Records provided below:
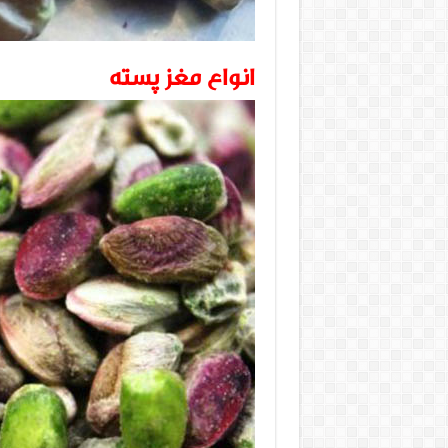
انواع مغز پسته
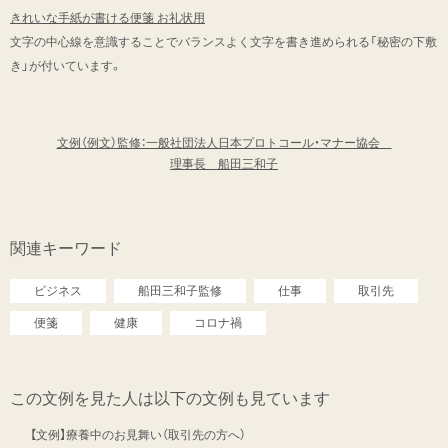
きれいな手紙が書ける便箋 お礼状用
文字の中心線を意識することでバランスよく文字を書き進められる「秘密の下敷
き」が付いています。
文例（例文）監修：一般社団法人日本プロトコール・マナー協会
理事長 船田三和子
関連キーワード
ビジネス
船田三和子監修
仕事
取引先
便箋
健康
コロナ禍
この文例を見た人は以下の文例も見ています
【文例】療養中のお見舞い（取引先の方へ）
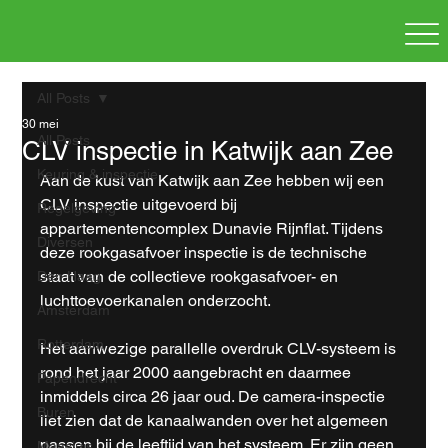
All Posts
30 mei
All Posts
CLV inspectie in Katwijk aan Zee
Keuring & inspectie
Aan de kust van Katwijk aan Zee hebben wij een 
CLV inspectie uitgevoerd bij 
Regelgeving
appartementencomplex Dunavie Rijnflat. Tijdens 
Diversen
deze rookgasafvoer inspectie is de technische 
staat van de collectieve rookgasafvoer- en 
Den Haag
luchttoevoerkanalen onderzocht.
Amsterdam
Rotterdam
Het aanwezige parallelle overdruk CLV-systeem is 
rond het jaar 2000 aangebracht en daarmee 
Papendrecht
inmiddels circa 26 jaar oud. De camera-inspectie 
Buren
liet zien dat de kanaalwanden over het algemeen 
passen bij de leeftijd van het systeem. Er zijn geen 
Maasluis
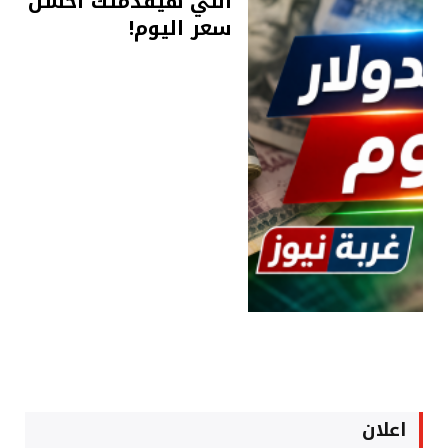
اللي هيقدملك أحسن
سعر اليوم!
اعلان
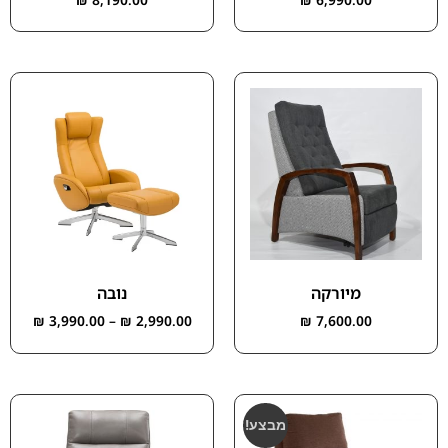
מיורקה
נובה
₪
3,990.00
–
₪
2,990.00
₪
7,600.00
מבצע!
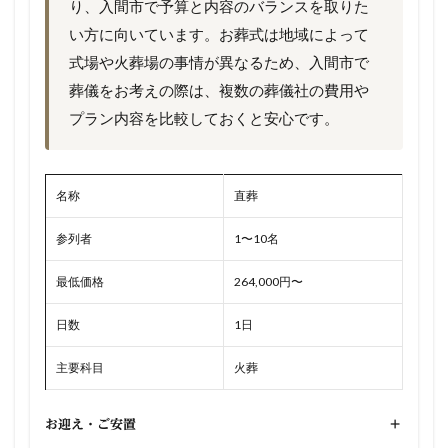
り、入間市で予算と内容のバランスを取りた
い方に向いています。お葬式は地域によって
式場や火葬場の事情が異なるため、入間市で
葬儀をお考えの際は、複数の葬儀社の費用や
プラン内容を比較しておくと安心です。
名称
直葬
参列者
1〜10名
最低価格
264,000円〜
日数
1日
主要科目
火葬
お迎え・ご安置
+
End of Records provided.
**Exercise instructions:**
Only the pictures are to be excluded; all other parts of the records above are to be given exactly.

**Exercise response:**
انواع مغز پسته
きれいな手紙が書ける便箋 お礼状用
文字の中心線を意識することでバランスよく文字を書き進められる「秘密の下敷
き」が付いています。
文例（例文）監修：一般社団法人日本プロトコール・マナー協会
理事長 船田三和子
関連キーワード
ビジネス
船田三和子監修
仕事
取引先
便箋
健康
コロナ禍
この文例を見た人は以下の文例も見ています
【文例】療養中のお見舞い（取引先の方へ）
All Posts
30 mei
All Posts
CLV inspectie in Katwijk aan Zee
Keuring & inspectie
Aan de kust van Katwijk aan Zee hebben wij een 
CLV inspectie uitgevoerd bij 
Regelgeving
appartementencomplex Dunavie Rijnflat. Tijdens 
Diversen
deze rookgasafvoer inspectie is de technische 
staat van de collectieve rookgasafvoer- en 
Den Haag
luchttoevoerkanalen onderzocht.
Amsterdam
Rotterdam
Het aanwezige parallelle overdruk CLV-systeem is 
rond het jaar 2000 aangebracht en daarmee 
Papendrecht
inmiddels circa 26 jaar oud. De camera-inspectie 
Buren
liet zien dat de kanaalwanden over het algemeen 
passen bij de leeftijd van het systeem. Er zijn geen 
Maasluis
اللي هيقدملك أحسن
سعر اليوم!
اعلان
מיורקה
נובה
₪
3,990.00
–
₪
2,990.00
₪
7,600.00
מבצע!
り、入間市で予算と内容のバランスを取りた
い方に向いています。お葬式は地域によって
式場や火葬場の事情が異なるため、入間市で
葬儀をお考えの際は、複数の葬儀社の費用や
プラン内容を比較しておくと安心です。
名称
直葬
参列者
1〜10名
最低価格
264,000円〜
日数
1日
主要科目
火葬
お迎え・ご安置
+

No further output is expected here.